See? I told you I was going to ask you to take everything you knew about fasting and eating and throw it out the window.
The Physician Within: The History of Fasting
Fasting has been pulled into the weight loss world as the newest big wellness trend, which has led to public misconceptions about fasting being just another fad.
But the truth is, fasting isn’t new at all.
Name any major religion or spiritual philosophy, and, chances are, it incorporates fasting in some way. In a religious context, going periods of time without food is often a way to gain clarity, show sacrifice, and help one become more responsive to higher powers. In Judaism, Yom Kippur is a day of complete fasting (including not drinking water!) and is considered the holiest day of the year. In Islam, Ramadan is a 28- to 30-day fast, during which food and drinks are not permitted during daylight hours. In Christianity, Lent, the 40 days leading up to Easter, and Advent, the time leading up to Christmas, both started as times of fasting, introspection, and prayer.

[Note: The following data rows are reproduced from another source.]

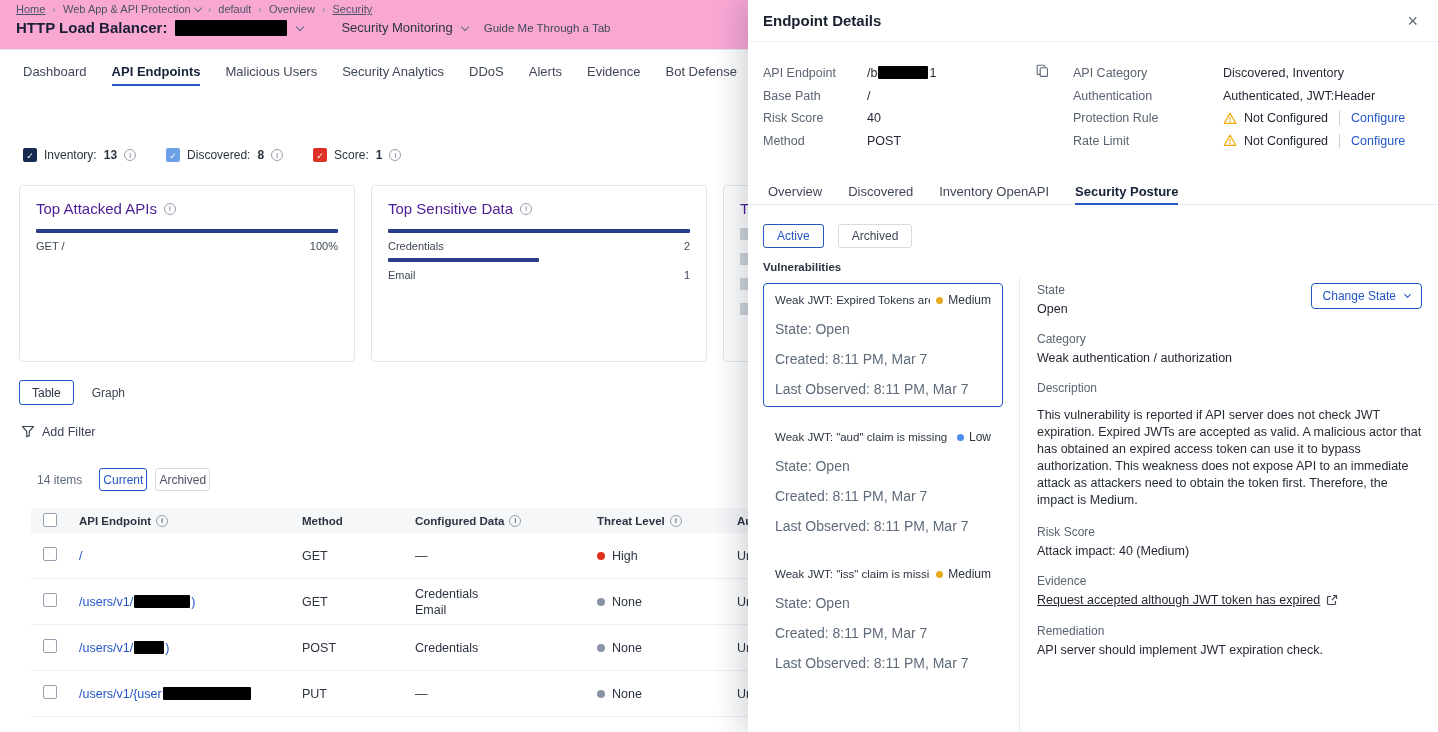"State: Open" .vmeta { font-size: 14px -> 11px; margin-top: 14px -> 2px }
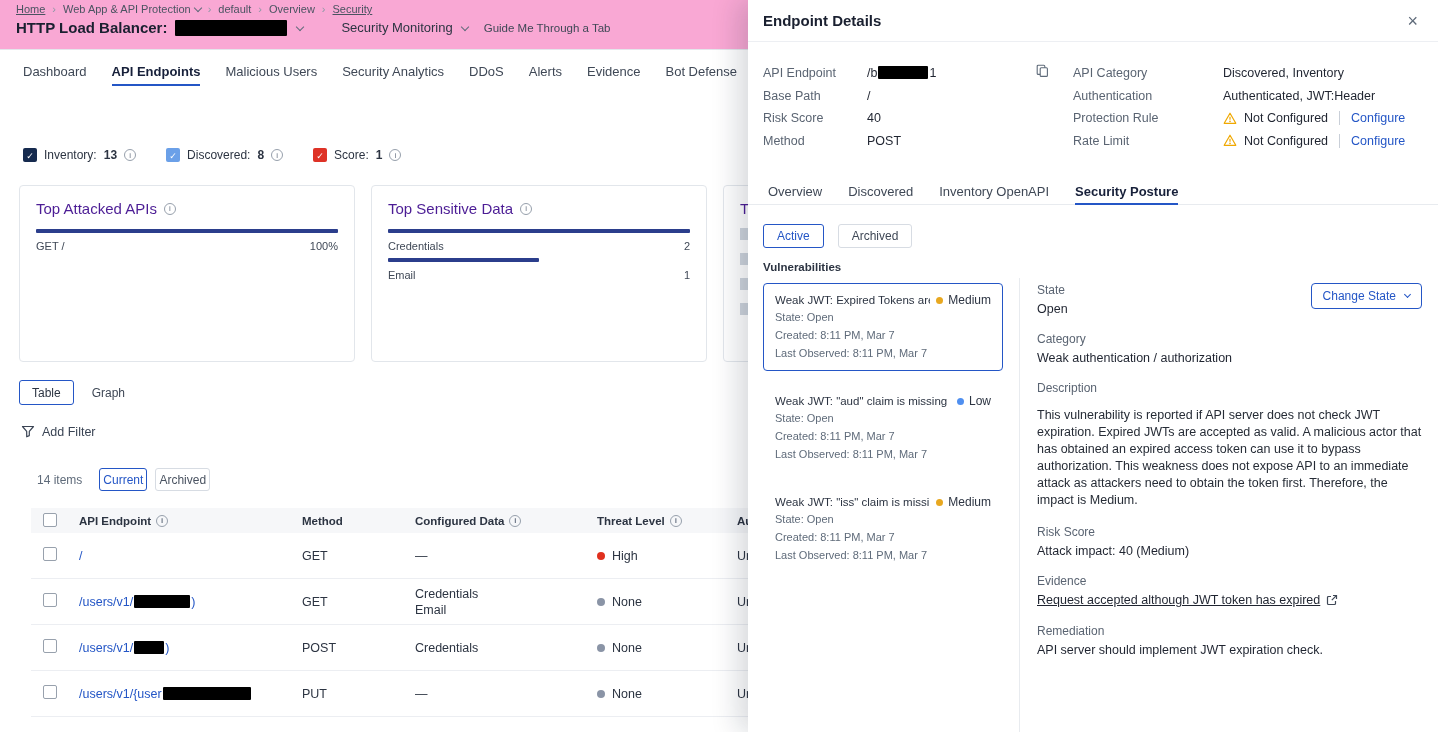"This vulnerability is reported if" .d-para { margin-top: 12px -> 6px }
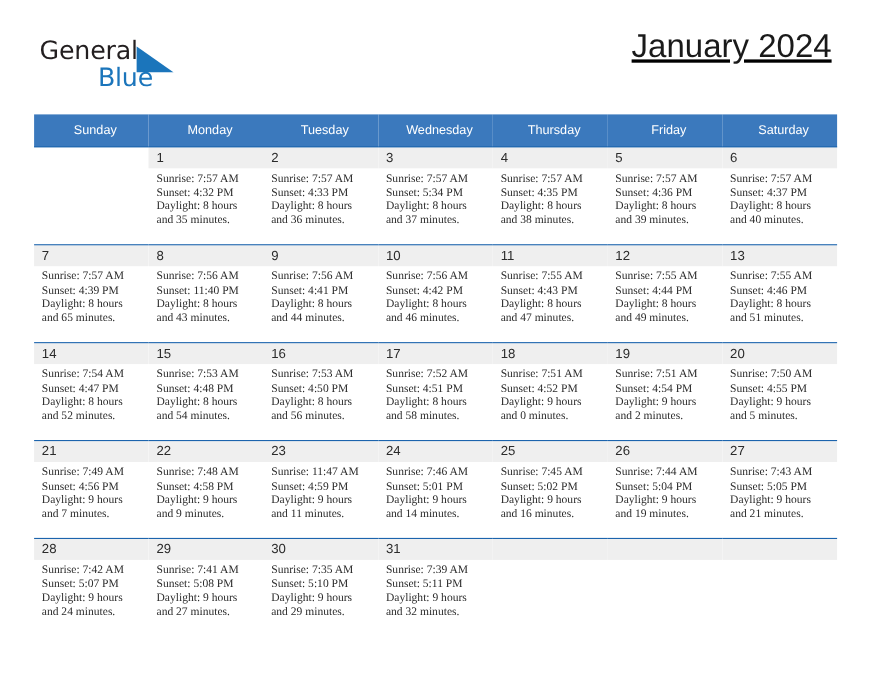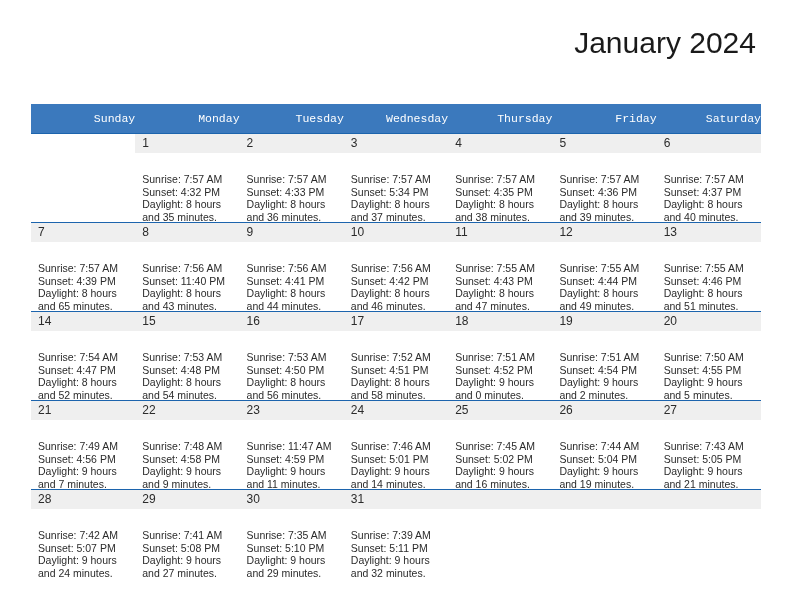"General" div.logo { html: none -> <div> <span>General</span> <svg> <polygon></polygon> </svg> <span>Blue</span> </div> }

In Native American tribes, fasting was practiced before and during a vision quest; the Pueblo people fasted before major ceremonies performed during the change of seasons; shamans believed that fasting allowed them to see their visions more clearly and to control spirits. In ancient Greece, it was thought that eating food increased the risk that demonic forces could enter your body, so the Greeks fasted often. In India, Jainism has various fasting traditions, including not eating to satiation in daily life. The list could go on ad infinitum.